● **Your assignment**
Pull out every line of the data below that contains the word "Tomate", matching case exactly.

########

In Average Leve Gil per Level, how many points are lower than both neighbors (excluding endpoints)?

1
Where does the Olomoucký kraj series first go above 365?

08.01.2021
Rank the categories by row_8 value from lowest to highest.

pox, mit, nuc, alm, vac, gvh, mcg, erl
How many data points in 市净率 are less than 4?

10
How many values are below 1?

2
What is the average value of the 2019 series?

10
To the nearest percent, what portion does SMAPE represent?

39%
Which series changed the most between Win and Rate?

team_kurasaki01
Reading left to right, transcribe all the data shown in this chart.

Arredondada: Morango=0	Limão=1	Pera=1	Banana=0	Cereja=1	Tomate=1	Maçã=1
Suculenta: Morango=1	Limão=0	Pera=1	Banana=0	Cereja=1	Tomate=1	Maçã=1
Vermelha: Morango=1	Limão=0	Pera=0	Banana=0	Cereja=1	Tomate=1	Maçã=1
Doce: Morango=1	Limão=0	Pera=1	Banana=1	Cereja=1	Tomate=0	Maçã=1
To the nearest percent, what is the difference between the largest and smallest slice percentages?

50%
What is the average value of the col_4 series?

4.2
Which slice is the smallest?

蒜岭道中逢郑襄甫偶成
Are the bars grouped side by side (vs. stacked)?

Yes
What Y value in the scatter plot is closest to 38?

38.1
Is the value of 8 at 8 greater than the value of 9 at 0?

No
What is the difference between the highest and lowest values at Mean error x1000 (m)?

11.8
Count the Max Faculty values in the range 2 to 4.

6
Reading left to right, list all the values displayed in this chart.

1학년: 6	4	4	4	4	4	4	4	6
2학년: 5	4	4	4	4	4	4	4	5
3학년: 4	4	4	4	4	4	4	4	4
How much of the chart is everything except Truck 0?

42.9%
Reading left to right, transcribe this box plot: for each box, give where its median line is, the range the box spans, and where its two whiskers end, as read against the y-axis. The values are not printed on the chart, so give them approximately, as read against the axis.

########

● **Task result**
Arredondada: Morango=0	Limão=1	Pera=1	Banana=0	Cereja=1	Tomate=1	Maçã=1
Suculenta: Morango=1	Limão=0	Pera=1	Banana=0	Cereja=1	Tomate=1	Maçã=1
Vermelha: Morango=1	Limão=0	Pera=0	Banana=0	Cereja=1	Tomate=1	Maçã=1
Doce: Morango=1	Limão=0	Pera=1	Banana=1	Cereja=1	Tomate=0	Maçã=1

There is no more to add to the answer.